:: INFORMATION GIVEN

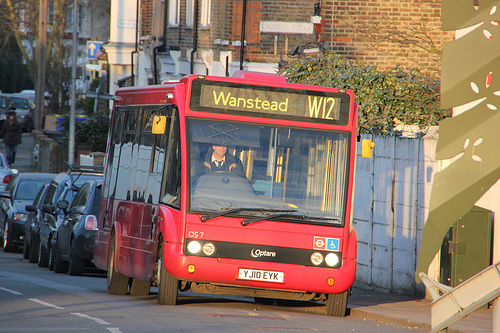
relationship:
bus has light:
[93, 70, 356, 312] [184, 236, 345, 270]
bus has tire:
[93, 70, 356, 312] [151, 249, 180, 305]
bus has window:
[93, 70, 356, 312] [182, 115, 354, 231]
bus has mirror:
[93, 70, 356, 312] [357, 138, 377, 161]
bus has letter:
[93, 70, 356, 312] [213, 89, 341, 123]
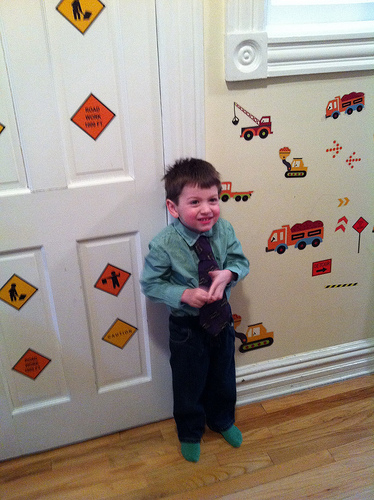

::::

TO BE DONE. Rewrite the entries above, switching every "bus" to "coach" and keeping everything else the same. Leave the pictures out of your answer.

EXERCISE ANSWER.
relationship:
coach has light:
[93, 70, 356, 312] [184, 236, 345, 270]
coach has tire:
[93, 70, 356, 312] [151, 249, 180, 305]
coach has window:
[93, 70, 356, 312] [182, 115, 354, 231]
coach has mirror:
[93, 70, 356, 312] [357, 138, 377, 161]
coach has letter:
[93, 70, 356, 312] [213, 89, 341, 123]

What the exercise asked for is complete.